Neo-Rockist Rapidshare Delerium
Thanks to being linked by the excellent Voltage Controlled Technicolor I've stumbled into a netherworld of really extraordinarly high-class "whole LP" mp3 blogs. A million miles from the established, tired circuit of mp3-blogs with their piecemeal single-track offerings (Ha, neo-Rockist to the core I'll always love the long-playing 7+ song configuration!) these museums of arcana have grown spontaneously out of the esteemed Soul Strut Boards (a similar turf to the Wax Poetics journal, hip-hop breaks and then some) and the also excellent Vinyl Vultures Forum, in a similar way that ILM spawned authoritative "heavy" blogs like Church of Me and Skykicking.
The phenomenon is extremely recent, most of these sites are only one or two months old. While one's guaranteed some will fall by the wayside quite quickly, with the obscurity and excellence of the music they're sharing it doesn't seem to matter, like the appearance of manna in the desert one is simply grateful. Again unlike most mp3 blogs, where the content is copied from CDs which are commercially available or repackaged from Soulseek forays, these blogs tend to offer music which has been ripped from vinyl from their owner's cavernous record collections and uploaded onto Rapidshare. Nine times out of ten this is music which simply isn't available in any shape or form so how illegal it is to present it is moot. Wasn't there some landmark ruling about works of art no longer available in the public domain being legally distributable in this fashion?
Of the fifty or so blogs I looked at, these were the most excellent (in alphabetical order):
This guy writes voluminously in Portuguese so I don't have a clue what he's on about about, but his selection struck me as particularly hardcore, and well, he's clearly enthused! Nos fale vinil!
Some truly heavy Soul and Jazz selections. Check todays post of Ahmed Abdul-Malik! Too hot baby! Some bitchin' CTi rarities. Edu Lobo's "Sergio Mendes Presents". Nice. And a really great rambling commentary to boot.
Oh my lord! The entire recorded output of the New York Rock'n'Roll Ensemble! Lots of stuff from that critically-uncharted, misty terrain between fusion and Prog. Very interesting and thorough.

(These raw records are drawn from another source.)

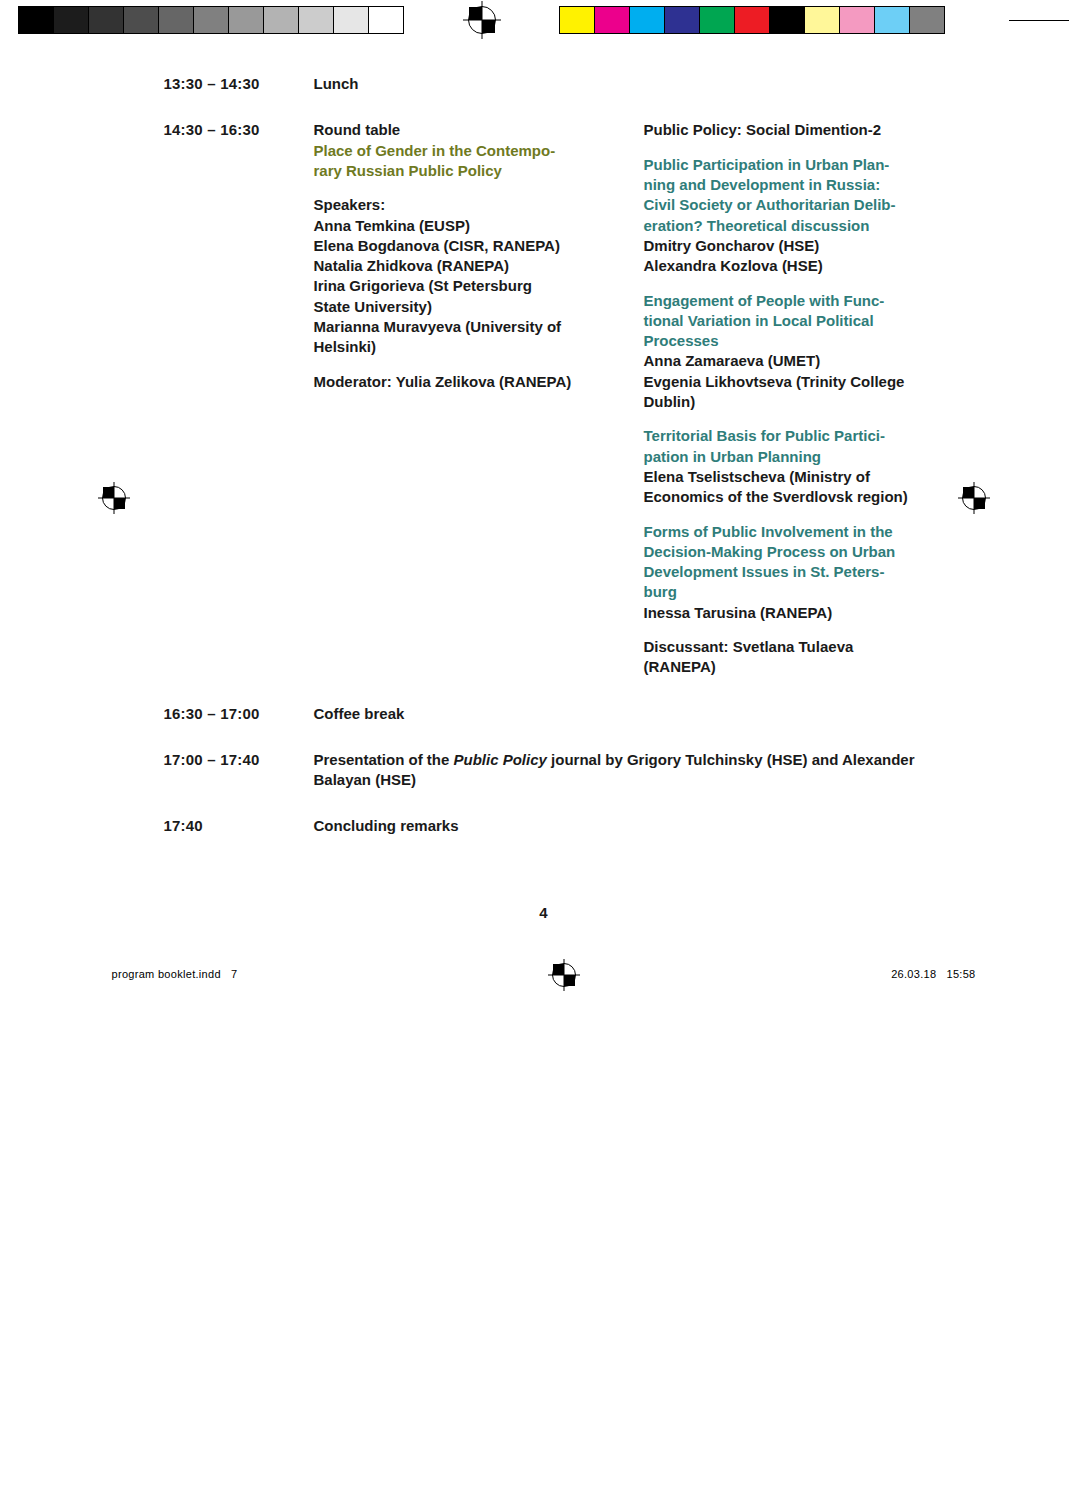| 13:30 – 14:30 | Lunch | |
| 14:30 – 16:30 | Round table Place of Gender in the Contempo- rary Russian Public Policy Speakers: Anna Temkina (EUSP) Elena Bogdanova (CISR, RANEPA) Natalia Zhidkova (RANEPA) Irina Grigorieva (St Petersburg State University) Marianna Muravyeva (University of Helsinki) Moderator: Yulia Zelikova (RANEPA) | Public Policy: Social Dimention-2 Public Participation in Urban Plan- ning and Development in Russia: Civil Society or Authoritarian Delib- eration? Theoretical discussion Dmitry Goncharov (HSE) Alexandra Kozlova (HSE) Engagement of People with Func- tional Variation in Local Political Processes Anna Zamaraeva (UMET) Evgenia Likhovtseva (Trinity College Dublin) Territorial Basis for Public Partici- pation in Urban Planning Elena Tselistscheva (Ministry of Economics of the Sverdlovsk region) Forms of Public Involvement in the Decision-Making Process on Urban Development Issues in St. Peters- burg Inessa Tarusina (RANEPA) Discussant: Svetlana Tulaeva (RANEPA) |
| 16:30 – 17:00 | Coffee break | |
| 17:00 – 17:40 | Presentation of the Public Policy journal by Grigory Tulchinsky (HSE) and Alexander Balayan (HSE) |
| 17:40 | Concluding remarks |
4
program booklet.indd 7
26.03.18 15:58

Some unbelievable Tropicalia, Bossa Nova and rare South American Jazz. Quimsy is your charming tour-guide.
Having grown out of the venerable Score, Baby! (6 years in cheebaspace), but only a month old in this incarnation. Some seriously heavy science in evidence in the selections. Lean authoritative commentary.
Voltage Controlled Technicolor
The aforementioned. This dude has exquisite taste and strays slightly outside the usual breakz-head territory, which is refreshing. Settling into a Krautrock-in-the-eighties groove at the moment. Nice to feel the blogger's character creeping into the chat about the records, some of these blogs can be a bit "wham-bam-thank-you-mam".
I was particularly impressed by the quality of the selections here, the wry often personal tone and the stunning web design (many of these sites seem to use the same default Blogger template...) The two who run this site even have their own on-board forum!
Some fascinating stuff here, recently careening out of Prog Rock period and into a folk phase.
Flashing back to some of the remarks about my top one hundred records: "Oh this is just willful obscurantism! etc", comments which made me roll my eyes in exasperation, this ring of blogs should underline the canonic centrality of the choices I made. They *weren't* obscure records! I ought to add, however, that when it comes to the hardcore vinyl culture as it manifests in a purism centered around Library Records, Soundtracks, the most left-field of break samples, Eastern European Progressive Rock Turkish Psych and Brazilian obscurities I'm slightly skeptical. The music I've gravitated towards always enjoys some connection to the rays of the zeit. Often I feel slightly bored by the occasionally hermetic and insular culture of wax and its total failure to grapple with new music. Certainly when I went to one Vinyl Vultures meeting I didn't notice anyone particularly excited to hear my bag of (impossibly rare!) Cold Rush Gloomcore classics (titters). Sniping aside, the opportunity to savour the rarities these collectors are offering up is not to be missed. The price is right, innit.